I have no idea what you just said here. If the charge density is not given, you cannot assume that it is zero.

Please note that we started with you asking about a conductor. A solid, spherical conductor will have zero electric field inside the conductor under static condition. You cannot equate this with the earth. The earth with a constant density is similar to a dielectric sphere having a uniform charge density. This is where you will have gravitational field inside and outside of the earth, and electric field inside and outside of the sphere. Whereas a charged spherical conductor will only have an electric field outside the sphere and zero inside.

Zz.

Faiq
It should be noted that this result holds just as well for a hollow sphere. I remember finding it odd when I learned it the first time, but when you do the math, it comes out that way.

ZapperZ
Staff Emeritus
It should be noted that this result holds just as well for a hollow sphere. I remember finding it odd when I learned it the first time, but when you do the math, it comes out that way.

I'm trying not to include that because the OP seems to want to equate this with the gravitational field of the earth. And since we don't have a "hollow earth".........

Zz.

You should always, ALWAYS include such information, especially when you're new here, when asking such question. Otherwise, many of us will waste our time in giving you an explanation that you can't comprehend.
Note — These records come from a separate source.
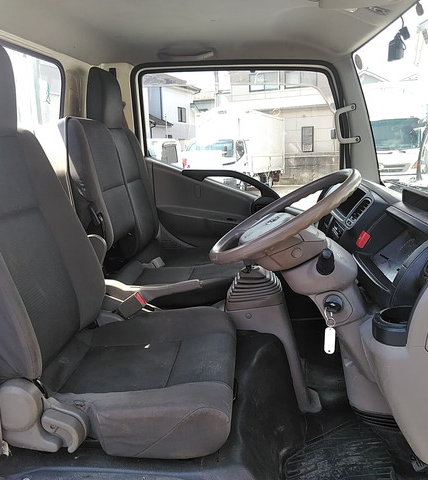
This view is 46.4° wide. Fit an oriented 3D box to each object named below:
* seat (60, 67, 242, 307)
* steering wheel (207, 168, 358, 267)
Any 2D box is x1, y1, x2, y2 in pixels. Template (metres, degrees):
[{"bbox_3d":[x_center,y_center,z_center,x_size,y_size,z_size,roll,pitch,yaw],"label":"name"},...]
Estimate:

I have no idea what you just said here. If the charge density is not given, you cannot assume that it is zero.

Please note that we started with you asking about a conductor. A solid, spherical conductor will have zero electric field inside the conductor under static condition. You cannot equate this with the earth. The earth with a constant density is similar to a dielectric sphere having a uniform charge density. This is where you will have gravitational field inside and outside of the earth, and electric field inside and outside of the sphere. Whereas a charged spherical conductor will only have an electric field outside the sphere and zero inside.

Zz.
I completely understand what you said. Thank you for such a thorough explanation. Can you please provide me some differences of dielectric charged sphere and a solid spherical conductor?
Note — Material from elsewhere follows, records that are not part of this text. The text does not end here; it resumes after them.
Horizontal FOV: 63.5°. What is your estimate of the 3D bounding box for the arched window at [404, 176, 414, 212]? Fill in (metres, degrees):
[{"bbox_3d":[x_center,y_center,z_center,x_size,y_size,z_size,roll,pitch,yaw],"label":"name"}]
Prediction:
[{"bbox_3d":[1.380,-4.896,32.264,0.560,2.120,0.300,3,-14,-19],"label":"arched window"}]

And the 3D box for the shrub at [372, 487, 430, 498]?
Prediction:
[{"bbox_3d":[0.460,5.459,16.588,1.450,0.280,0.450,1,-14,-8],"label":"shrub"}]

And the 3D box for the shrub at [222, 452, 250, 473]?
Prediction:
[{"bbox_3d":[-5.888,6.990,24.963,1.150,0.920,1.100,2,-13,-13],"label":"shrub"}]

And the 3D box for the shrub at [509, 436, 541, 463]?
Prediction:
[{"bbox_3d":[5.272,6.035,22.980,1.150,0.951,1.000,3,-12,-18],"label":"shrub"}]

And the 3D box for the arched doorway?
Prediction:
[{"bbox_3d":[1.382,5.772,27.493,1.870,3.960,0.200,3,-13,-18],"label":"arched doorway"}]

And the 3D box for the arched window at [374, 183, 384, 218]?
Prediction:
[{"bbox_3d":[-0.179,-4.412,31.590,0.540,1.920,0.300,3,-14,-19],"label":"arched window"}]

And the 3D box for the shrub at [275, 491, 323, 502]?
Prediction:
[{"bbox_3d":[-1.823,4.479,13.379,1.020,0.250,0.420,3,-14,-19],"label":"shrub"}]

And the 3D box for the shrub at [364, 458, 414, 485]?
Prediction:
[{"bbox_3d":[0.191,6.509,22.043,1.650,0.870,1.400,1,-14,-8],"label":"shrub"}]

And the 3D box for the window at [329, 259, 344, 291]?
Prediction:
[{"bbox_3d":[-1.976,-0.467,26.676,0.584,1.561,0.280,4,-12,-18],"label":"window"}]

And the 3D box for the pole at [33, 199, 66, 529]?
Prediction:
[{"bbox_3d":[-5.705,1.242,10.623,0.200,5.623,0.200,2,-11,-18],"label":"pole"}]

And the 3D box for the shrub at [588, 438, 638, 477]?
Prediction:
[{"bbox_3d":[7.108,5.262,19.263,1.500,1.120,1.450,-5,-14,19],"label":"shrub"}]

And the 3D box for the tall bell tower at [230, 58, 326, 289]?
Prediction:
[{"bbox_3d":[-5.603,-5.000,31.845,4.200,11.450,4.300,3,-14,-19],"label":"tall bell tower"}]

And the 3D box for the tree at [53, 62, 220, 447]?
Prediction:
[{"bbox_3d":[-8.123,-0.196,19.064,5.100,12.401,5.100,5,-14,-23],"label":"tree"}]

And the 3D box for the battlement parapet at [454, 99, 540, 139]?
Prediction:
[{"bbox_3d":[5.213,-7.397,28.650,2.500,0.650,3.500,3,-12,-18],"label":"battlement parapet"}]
It's the exact difference we mentioned. In a conductor the charges can move, in a dielectric they can't. That's why the former has zero field inside, the latter doesn't.

Faiq
It's the exact difference we mentioned. In a conductor the charges can move, in a dielectric they can't. That's why the former has zero field inside, the latter doesn't.
Precisely, what does the dielectric does that prevent the charges from moving? All I learned about dielectric was they are a medium with a permittivity constant >1

For that I have to refer you to the Wikipedia article on dielectric materials:

https://en.wikipedia.org/wiki/Dielectric

Short answer: Dielectrics are insulators. In insulators, charges don't move (don't move *much*, to be exact. They move a tiny bit, that's what makes them dielectric).

Faiq
jtbell
Mentor
So would you say the second answer on the link I posted above is wrong?
The second answer describes a non-conducting sphere with a uniform charge distribution, which is completely different from the situation presented in the question.
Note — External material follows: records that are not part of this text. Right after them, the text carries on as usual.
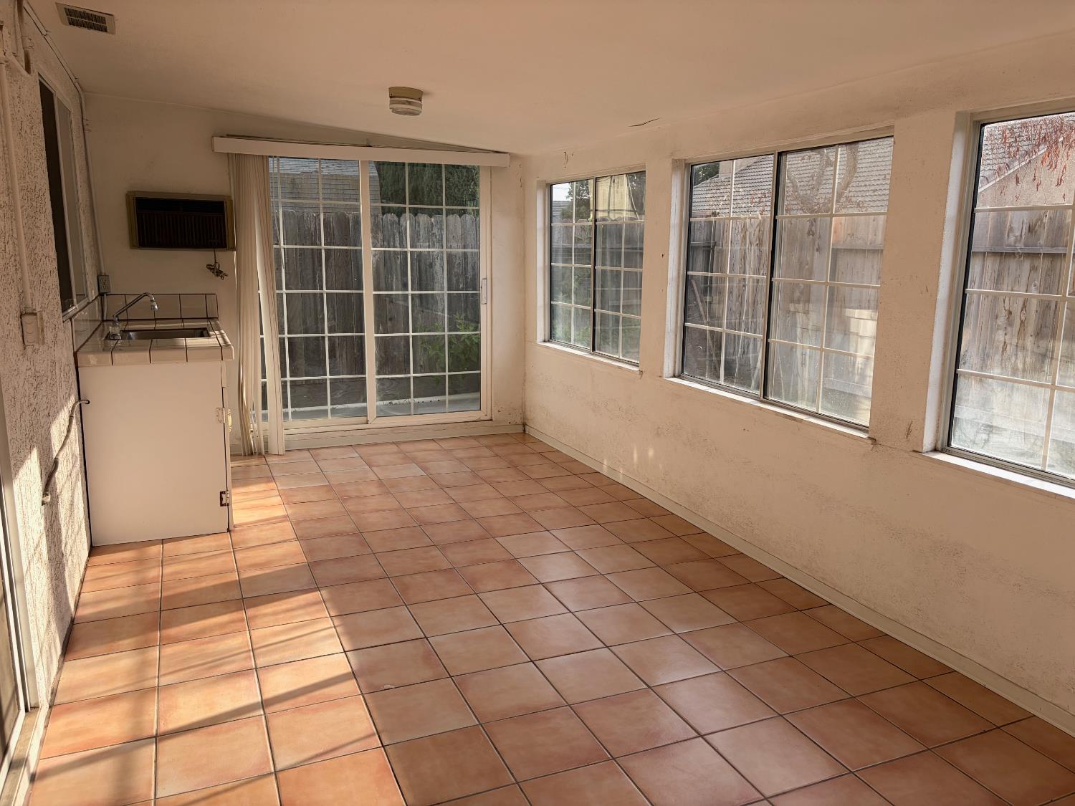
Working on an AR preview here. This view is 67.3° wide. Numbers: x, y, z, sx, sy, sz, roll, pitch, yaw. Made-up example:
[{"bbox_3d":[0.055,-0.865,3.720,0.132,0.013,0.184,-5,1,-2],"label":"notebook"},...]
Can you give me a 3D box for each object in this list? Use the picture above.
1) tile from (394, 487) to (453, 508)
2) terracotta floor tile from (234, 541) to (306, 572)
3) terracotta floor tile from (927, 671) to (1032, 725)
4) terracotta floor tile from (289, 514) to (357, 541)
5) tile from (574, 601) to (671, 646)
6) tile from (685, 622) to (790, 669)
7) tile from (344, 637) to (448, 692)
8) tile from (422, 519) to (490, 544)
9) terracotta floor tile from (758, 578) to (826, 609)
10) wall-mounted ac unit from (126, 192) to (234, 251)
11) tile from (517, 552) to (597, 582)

For that I have to refer you to the Wikipedia article on dielectric materials:

https://en.wikipedia.org/wiki/Dielectric

Short answer: Dielectrics are insulators. In insulators, charges don't move (don't move *much*, to be exact. They move a tiny bit, that's what makes them dielectric).
Understood. Thank you for helping

If there is an electric field inside a conductor then charges will move. In a static situation, where charges are not moving, the electric field is zero (otherwise charges would be moving). It's important to state whether the situation is static or not before making a statement about the electric field inside the conductor.